If you’re in Year 13, you will be preparing your final A-Level exams this summer. Here’s a quick guide of three key exam preparation tips to help you perform to your best ability for your upcoming exams.
Examination boards design exam papers with the syllabus, official revision book and past papers in mind, so use these materials on a daily basis. They contain a wealth of appropriate material that you will be tested on.
Past papers and answer schemes
You can use past papers and answer schemes in particular to look at what examiners expect answers to contain. Often there are key words, references or formulas that are essential to obtain the full marks for a specific question so make yourself familiar with these. In Chemistry for example, you must use the correct notation when referring to elements or write specific words when answering questions on molecular forces.
Each exam paper will also have an Examiner Report attached to it. Reading these reports is an extremely helpful way to uncover the common pitfalls that students have made in past exams and will sharpen your ability to avoid these mistakes.
Keep a copy of your syllabus for each subject.

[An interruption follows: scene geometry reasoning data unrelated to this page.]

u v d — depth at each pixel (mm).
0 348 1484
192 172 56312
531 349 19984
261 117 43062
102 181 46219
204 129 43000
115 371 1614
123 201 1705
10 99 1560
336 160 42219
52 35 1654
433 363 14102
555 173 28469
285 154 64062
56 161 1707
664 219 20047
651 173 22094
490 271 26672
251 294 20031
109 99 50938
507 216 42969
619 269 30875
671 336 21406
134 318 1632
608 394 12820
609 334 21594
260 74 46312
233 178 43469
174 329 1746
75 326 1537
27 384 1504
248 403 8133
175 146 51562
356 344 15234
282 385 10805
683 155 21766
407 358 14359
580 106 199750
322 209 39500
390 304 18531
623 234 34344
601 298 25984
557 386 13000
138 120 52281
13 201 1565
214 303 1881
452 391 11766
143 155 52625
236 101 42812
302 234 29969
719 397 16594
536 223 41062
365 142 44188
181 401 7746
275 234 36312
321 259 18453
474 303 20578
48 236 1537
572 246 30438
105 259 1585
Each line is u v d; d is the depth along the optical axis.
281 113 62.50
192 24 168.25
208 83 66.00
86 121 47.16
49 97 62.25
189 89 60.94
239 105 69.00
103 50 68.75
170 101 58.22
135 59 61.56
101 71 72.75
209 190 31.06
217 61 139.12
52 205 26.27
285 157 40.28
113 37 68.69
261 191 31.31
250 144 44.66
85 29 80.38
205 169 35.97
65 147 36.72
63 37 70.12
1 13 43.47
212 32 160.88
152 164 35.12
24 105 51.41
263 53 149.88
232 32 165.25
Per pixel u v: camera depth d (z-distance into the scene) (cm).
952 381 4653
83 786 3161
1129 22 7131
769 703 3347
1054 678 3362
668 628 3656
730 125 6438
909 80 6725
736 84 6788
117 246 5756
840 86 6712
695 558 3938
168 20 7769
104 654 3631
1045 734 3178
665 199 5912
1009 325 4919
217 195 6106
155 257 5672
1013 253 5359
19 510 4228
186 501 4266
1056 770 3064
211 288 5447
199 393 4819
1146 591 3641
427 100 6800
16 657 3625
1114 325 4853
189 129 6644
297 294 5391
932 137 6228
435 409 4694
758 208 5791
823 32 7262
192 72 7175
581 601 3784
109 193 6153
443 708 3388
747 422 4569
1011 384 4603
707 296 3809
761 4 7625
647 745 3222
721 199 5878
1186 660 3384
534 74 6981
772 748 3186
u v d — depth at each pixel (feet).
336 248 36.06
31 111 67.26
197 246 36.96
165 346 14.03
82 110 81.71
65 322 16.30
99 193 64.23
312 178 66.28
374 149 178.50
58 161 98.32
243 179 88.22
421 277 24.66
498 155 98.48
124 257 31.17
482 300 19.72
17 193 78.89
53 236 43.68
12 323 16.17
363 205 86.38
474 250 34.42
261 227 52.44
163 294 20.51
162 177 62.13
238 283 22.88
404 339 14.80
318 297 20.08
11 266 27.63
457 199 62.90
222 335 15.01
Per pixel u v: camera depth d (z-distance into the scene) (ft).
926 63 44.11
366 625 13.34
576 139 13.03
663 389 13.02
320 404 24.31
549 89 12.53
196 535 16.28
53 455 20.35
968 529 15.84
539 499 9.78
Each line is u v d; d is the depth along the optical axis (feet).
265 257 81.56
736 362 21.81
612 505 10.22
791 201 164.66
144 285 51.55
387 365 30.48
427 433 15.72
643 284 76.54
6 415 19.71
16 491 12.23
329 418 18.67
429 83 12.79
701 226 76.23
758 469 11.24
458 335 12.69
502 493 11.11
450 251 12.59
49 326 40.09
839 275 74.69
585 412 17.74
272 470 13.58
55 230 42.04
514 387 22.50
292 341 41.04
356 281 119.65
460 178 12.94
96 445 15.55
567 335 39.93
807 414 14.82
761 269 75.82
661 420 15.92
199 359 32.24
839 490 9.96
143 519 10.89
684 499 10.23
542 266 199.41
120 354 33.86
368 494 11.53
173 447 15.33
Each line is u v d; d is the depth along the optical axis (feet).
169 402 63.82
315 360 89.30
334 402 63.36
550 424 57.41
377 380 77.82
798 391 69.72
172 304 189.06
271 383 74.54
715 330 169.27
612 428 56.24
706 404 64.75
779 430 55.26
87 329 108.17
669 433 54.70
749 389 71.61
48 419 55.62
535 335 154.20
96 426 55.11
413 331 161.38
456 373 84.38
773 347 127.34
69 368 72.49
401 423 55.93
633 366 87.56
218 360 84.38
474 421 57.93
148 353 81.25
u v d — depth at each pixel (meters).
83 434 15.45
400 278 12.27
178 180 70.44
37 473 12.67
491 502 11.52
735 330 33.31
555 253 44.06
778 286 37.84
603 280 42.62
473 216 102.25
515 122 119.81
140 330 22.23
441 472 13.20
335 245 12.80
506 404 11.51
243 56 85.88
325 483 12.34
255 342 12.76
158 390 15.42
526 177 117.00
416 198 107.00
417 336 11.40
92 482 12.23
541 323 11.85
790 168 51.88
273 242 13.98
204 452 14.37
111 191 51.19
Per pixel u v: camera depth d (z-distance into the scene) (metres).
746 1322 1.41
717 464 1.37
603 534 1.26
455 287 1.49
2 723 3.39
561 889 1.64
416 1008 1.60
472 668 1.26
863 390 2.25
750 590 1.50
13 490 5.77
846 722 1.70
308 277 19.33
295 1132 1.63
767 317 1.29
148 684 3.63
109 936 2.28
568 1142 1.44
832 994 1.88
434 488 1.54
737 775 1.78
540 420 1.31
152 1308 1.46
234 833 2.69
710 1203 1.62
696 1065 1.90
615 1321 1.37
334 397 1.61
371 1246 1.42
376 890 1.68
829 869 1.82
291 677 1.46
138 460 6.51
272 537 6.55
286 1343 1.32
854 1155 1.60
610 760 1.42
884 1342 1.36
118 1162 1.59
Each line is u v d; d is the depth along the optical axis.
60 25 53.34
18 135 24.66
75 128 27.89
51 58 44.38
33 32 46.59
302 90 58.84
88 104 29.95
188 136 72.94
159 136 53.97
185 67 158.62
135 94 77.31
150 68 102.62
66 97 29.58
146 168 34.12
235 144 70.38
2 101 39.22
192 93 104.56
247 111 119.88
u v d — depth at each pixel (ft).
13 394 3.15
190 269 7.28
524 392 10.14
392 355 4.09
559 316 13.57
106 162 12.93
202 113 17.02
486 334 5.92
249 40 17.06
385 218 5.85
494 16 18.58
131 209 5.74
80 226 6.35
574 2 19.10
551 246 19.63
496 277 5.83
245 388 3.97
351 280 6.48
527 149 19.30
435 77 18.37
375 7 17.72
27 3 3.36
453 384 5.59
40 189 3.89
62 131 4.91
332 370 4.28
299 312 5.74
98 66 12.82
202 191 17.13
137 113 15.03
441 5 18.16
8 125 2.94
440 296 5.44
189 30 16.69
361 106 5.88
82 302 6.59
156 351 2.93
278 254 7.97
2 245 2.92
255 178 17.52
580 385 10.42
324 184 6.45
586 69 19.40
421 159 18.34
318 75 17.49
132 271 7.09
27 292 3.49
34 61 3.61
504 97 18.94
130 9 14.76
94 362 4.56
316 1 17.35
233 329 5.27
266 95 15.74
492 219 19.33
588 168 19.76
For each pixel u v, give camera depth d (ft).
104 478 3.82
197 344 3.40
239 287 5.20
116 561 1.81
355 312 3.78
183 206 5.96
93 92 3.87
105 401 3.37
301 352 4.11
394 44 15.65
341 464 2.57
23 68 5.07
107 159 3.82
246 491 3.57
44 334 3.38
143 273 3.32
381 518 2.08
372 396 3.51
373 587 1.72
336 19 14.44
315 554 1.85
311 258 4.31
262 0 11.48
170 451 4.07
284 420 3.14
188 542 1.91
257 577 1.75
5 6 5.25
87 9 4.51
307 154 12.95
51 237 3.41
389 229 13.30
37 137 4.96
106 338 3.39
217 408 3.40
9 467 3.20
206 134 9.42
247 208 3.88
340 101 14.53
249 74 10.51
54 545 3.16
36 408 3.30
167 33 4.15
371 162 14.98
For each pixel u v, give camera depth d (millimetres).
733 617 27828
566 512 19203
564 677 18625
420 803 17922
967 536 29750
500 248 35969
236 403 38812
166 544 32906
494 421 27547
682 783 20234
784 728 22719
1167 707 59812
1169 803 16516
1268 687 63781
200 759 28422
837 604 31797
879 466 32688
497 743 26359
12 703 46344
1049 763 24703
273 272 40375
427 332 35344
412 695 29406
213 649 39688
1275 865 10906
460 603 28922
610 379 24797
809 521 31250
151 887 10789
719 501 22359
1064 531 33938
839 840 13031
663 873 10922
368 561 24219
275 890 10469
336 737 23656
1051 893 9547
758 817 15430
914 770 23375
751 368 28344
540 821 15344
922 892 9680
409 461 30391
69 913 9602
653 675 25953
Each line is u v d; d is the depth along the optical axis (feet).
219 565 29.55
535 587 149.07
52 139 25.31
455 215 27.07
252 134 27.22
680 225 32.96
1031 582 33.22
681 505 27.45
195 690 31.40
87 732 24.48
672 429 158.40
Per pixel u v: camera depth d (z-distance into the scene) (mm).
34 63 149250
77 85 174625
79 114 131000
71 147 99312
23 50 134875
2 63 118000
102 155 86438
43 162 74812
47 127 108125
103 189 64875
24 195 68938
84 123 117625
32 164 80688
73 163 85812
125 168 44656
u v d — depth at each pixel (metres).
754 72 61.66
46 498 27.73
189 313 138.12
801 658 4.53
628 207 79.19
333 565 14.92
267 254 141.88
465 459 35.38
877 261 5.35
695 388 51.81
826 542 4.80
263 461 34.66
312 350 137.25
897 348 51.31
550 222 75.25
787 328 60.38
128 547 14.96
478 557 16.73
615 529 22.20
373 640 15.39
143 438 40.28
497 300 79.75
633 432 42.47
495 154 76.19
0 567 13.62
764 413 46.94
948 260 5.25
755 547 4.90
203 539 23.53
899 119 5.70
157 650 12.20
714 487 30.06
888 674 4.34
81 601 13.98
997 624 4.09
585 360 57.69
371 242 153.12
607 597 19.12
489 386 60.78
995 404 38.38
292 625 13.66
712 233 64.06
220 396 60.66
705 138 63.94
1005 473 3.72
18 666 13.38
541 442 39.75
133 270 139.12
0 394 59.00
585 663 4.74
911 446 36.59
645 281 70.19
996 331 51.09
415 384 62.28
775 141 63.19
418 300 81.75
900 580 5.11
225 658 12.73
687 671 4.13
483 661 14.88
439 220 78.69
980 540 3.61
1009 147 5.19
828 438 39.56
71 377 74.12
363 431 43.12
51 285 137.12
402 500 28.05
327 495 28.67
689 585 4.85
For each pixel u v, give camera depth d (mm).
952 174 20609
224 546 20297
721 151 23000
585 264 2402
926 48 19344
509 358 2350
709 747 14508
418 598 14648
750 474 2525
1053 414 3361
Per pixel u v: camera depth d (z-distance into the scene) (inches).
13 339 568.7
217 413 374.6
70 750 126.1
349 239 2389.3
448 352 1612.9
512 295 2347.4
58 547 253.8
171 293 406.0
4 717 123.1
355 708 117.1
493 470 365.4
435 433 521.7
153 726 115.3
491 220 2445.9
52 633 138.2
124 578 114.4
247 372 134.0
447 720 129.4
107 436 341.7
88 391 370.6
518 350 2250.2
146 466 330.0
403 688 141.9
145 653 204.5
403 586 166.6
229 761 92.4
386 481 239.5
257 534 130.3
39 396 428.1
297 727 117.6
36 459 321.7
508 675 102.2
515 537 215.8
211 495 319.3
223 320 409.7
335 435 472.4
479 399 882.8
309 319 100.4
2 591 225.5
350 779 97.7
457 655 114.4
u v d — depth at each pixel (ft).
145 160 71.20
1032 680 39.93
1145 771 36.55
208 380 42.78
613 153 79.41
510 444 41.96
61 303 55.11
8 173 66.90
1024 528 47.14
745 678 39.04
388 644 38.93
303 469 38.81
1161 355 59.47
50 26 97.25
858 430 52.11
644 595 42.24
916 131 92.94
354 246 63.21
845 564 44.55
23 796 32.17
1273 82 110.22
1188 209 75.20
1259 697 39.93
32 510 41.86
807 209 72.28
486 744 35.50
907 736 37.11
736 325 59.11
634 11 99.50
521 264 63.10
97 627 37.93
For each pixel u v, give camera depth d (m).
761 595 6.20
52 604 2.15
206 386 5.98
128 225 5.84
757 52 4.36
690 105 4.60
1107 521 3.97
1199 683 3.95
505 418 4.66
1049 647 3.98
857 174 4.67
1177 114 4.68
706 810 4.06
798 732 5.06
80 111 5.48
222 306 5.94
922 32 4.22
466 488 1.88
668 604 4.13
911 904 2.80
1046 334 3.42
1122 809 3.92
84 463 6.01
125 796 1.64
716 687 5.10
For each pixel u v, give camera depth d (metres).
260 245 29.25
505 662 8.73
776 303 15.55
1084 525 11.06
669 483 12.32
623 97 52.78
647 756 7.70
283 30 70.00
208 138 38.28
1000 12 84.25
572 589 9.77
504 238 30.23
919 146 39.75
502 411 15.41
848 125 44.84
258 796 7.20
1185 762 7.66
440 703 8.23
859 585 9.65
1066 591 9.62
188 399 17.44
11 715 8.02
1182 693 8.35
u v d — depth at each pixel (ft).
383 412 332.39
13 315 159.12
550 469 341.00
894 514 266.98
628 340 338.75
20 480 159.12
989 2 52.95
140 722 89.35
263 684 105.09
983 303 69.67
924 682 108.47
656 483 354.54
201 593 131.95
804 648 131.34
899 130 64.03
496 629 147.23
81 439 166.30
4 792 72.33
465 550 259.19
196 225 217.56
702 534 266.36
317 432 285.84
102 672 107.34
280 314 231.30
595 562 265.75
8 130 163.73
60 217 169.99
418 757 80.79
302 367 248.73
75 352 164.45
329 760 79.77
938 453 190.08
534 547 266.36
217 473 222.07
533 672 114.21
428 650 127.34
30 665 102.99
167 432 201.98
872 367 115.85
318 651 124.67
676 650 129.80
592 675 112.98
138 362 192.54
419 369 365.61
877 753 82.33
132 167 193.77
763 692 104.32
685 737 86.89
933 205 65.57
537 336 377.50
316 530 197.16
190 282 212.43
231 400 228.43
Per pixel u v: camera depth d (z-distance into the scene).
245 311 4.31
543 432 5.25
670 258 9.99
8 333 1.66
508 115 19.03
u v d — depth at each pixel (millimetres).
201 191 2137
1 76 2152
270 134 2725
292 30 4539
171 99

The syllabus contains all of the topics that you are expected to understand. You will not be tested on topics outside the syllabus and so it will give you confidence that you are accurately focusing your revision.
The time that you spend studying is precious and it is your responsibility to make the most of it. Stay clear of distractions (like your mobile, social media, and music!) Anything that disrupts your concentration will waste time and hinder your progress.
A cluttered study space will reduce your ability to understand and absorb information so work in a place that is quiet and tidy. Avoid noisy and popular places since you are more likely to be distracted.
Your school, a public library or even a local university might have an ideal place for you to set up a revision session. This is especially important when you are doing past papers because you need to have maximum focus and replicate exam conditions.
A mixture of independent and collaborative study is ideal for exam preparation. There will be topics that you are strong at and some that you are weaker at. One of the best ways to learn is to teach something to somebody else or get them to teach you. This tests your own understanding of the topic but also provides an opportunity to ask questions that might even come up in the exam.
Forums like The Student Room can also be helpful if you are stuck. I would share Maths questions that I found difficult and often get very helpful feedback. There are some excellent channels on YouTube that can also improve your understanding of different topics, especially in the sciences. However, be careful not to spend too much time on the internet during your study periods because this can of course be distracting!
Finally, make full use of your teachers. If you need extra guidance then schedule a one-to-one appointment with them during school hours – this can really improve your understand of a difficult topic.